=== Request ===
Print the text of the records word for word, starting at the beginning and ending with the line that contains "そのままにするというのはどういうことなのか？", with both ends included. Leave the pictures out.

*** Opening Excerpted data ***

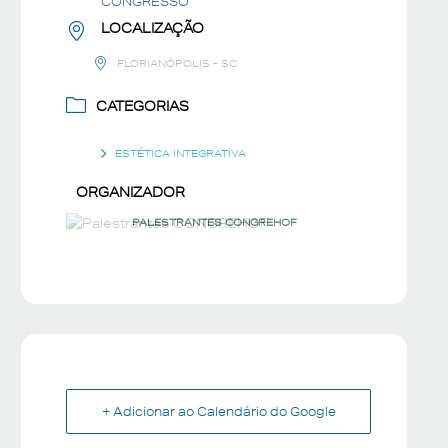
CONGRESSO
LOCALIZAÇÃO
FLORIANÓPOLIS - SC
CATEGORIAS
ESTÉTICA INTEGRATIVA
ORGANIZADOR
PALESTRANTES CONGREHOF
+ Adicionar ao Calendário do Google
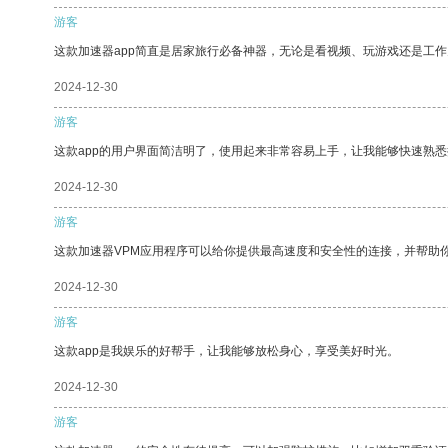
游客
这款加速器app简直是居家旅行必备神器，无论是看视频、玩游戏还是工
2024-12-30
游客
这款app的用户界面简洁明了，使用起来非常容易上手，让我能够快速熟
2024-12-30
游客
这款加速器VPM应用程序可以给你提供最高速度和安全性的连接，并帮助
2024-12-30
游客
这款app是我娱乐的好帮手，让我能够放松身心，享受美好时光。
2024-12-30
游客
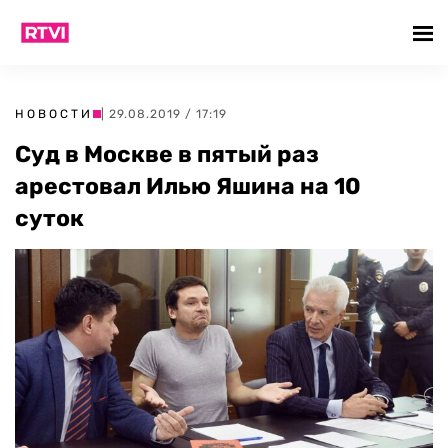
НОВОСТИ
| 29.08.2019 / 17:19
Суд в Москве в пятый раз
арестовал Илью Яшина на 10
суток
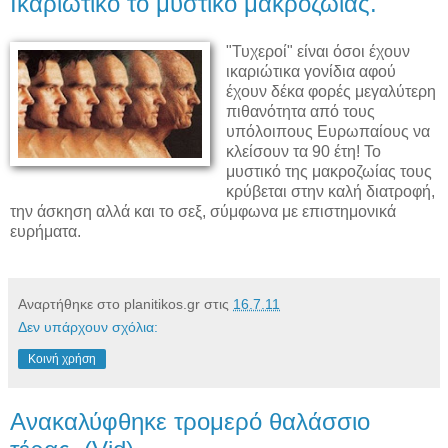
Ικαριώτικο το μυστικό μακροζωίας.
"Τυχεροί" είναι όσοι έχουν
ικαριώτικα γονίδια αφού
έχουν δέκα φορές μεγαλύτερη
πιθανότητα από τους
υπόλοιπους Ευρωπαίους να
κλείσουν τα 90 έτη! Το
μυστικό της μακροζωίας τους
κρύβεται στην καλή διατροφή,
την άσκηση αλλά και το σεξ, σύμφωνα με επιστημονικά
ευρήματα.
Αναρτήθηκε στο planitikos.gr στις
16.7.11
Δεν υπάρχουν σχόλια:
Κοινή χρήση
Ανακαλύφθηκε τρομερό θαλάσσιο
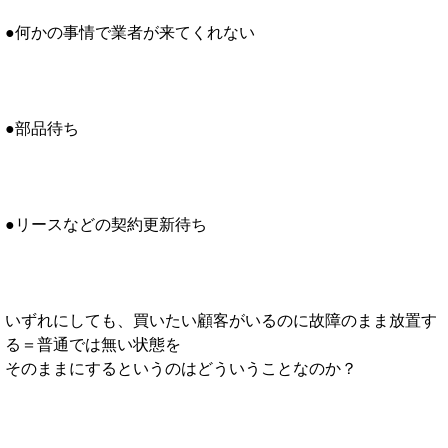
●何かの事情で業者が来てくれない
●部品待ち
●リースなどの契約更新待ち
いずれにしても、買いたい顧客がいるのに故障のまま放置す
る＝普通では無い状態を
そのままにするというのはどういうことなのか？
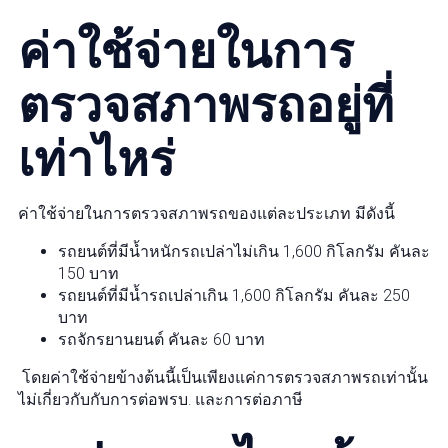
ค่าใช้จ่ายในการ
ตรวจสภาพรถอยู่ที่
เท่าไหร่
ค่าใช้จ่ายในการตรวจสภาพรถของแต่ละประเภท มีดังนี้
รถยนต์ที่มีน้ำหนักรถเปล่าไม่เกิน 1,600 กิโลกรัม คันละ
150 บาท
รถยนต์ที่มีน้ำรถเปล่าเกิน 1,600 กิโลกรัม คันละ 250
บาท
รถจักรยานยนต์ คันละ 60 บาท
โดยค่าใช้จ่ายข้างต้นนี้เป็นเพียงแค่การตรวจสภาพรถเท่านั้น
ไม่เกี่ยวกับกับการต่อพรบ. และการต่อภาษี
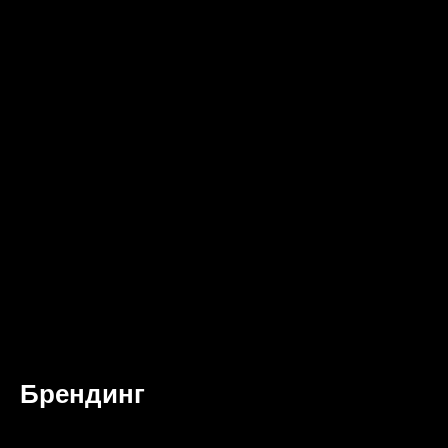
Брендинг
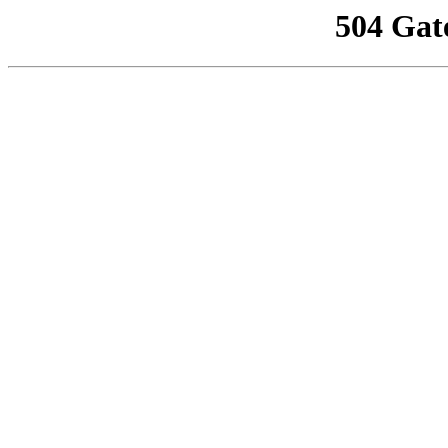
504 Gat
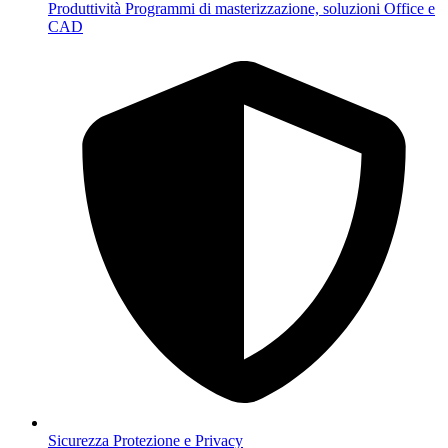
Produttività
Programmi di masterizzazione, soluzioni Office e
CAD
Sicurezza
Protezione e Privacy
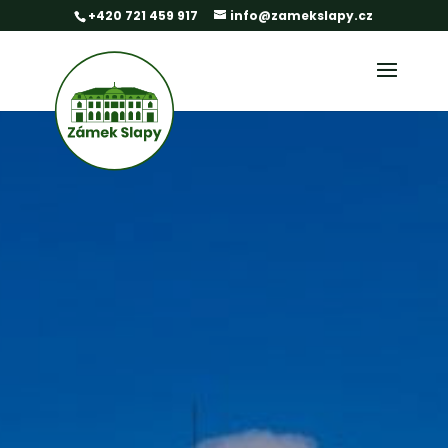
+420 721 459 917
info@zamekslapy.cz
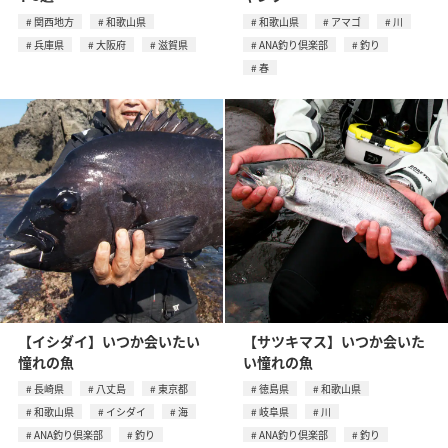
関西地方
和歌山県
和歌山県
アマゴ
川
兵庫県
大阪府
滋賀県
ANA釣り倶楽部
釣り
春
【イシダイ】いつか会いたい
【サツキマス】いつか会いた
憧れの魚
い憧れの魚
長崎県
八丈島
東京都
徳島県
和歌山県
和歌山県
イシダイ
海
岐阜県
川
ANA釣り倶楽部
釣り
ANA釣り倶楽部
釣り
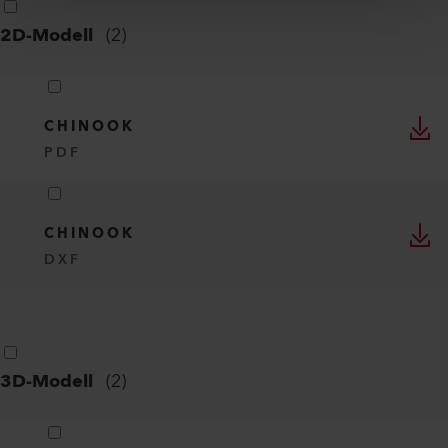
2D-Modell
(
2
)
CHINOOK
PDF
CHINOOK
DXF
3D-Modell
(
2
)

*** Closing Excerpted data ***

=== Task output ===
CONGRESSO
LOCALIZAÇÃO
FLORIANÓPOLIS - SC
CATEGORIAS
ESTÉTICA INTEGRATIVA
ORGANIZADOR
PALESTRANTES CONGREHOF
+ Adicionar ao Calendário do Google
游客
这款加速器app简直是居家旅行必备神器，无论是看视频、玩游戏还是工
2024-12-30
游客
这款app的用户界面简洁明了，使用起来非常容易上手，让我能够快速熟
2024-12-30
游客
这款加速器VPM应用程序可以给你提供最高速度和安全性的连接，并帮助
2024-12-30
游客
这款app是我娱乐的好帮手，让我能够放松身心，享受美好时光。
2024-12-30
游客
НОВОСТИ
| 29.08.2019 / 17:19
Суд в Москве в пятый раз
арестовал Илью Яшина на 10
суток
Ικαριώτικο το μυστικό μακροζωίας.
"Τυχεροί" είναι όσοι έχουν
ικαριώτικα γονίδια αφού
έχουν δέκα φορές μεγαλύτερη
πιθανότητα από τους
υπόλοιπους Ευρωπαίους να
κλείσουν τα 90 έτη! Το
μυστικό της μακροζωίας τους
κρύβεται στην καλή διατροφή,
την άσκηση αλλά και το σεξ, σύμφωνα με επιστημονικά
ευρήματα.
Αναρτήθηκε στο planitikos.gr στις
16.7.11
Δεν υπάρχουν σχόλια:
Κοινή χρήση
Ανακαλύφθηκε τρομερό θαλάσσιο
●何かの事情で業者が来てくれない
●部品待ち
●リースなどの契約更新待ち
いずれにしても、買いたい顧客がいるのに故障のまま放置す
る＝普通では無い状態を
そのままにするというのはどういうことなのか？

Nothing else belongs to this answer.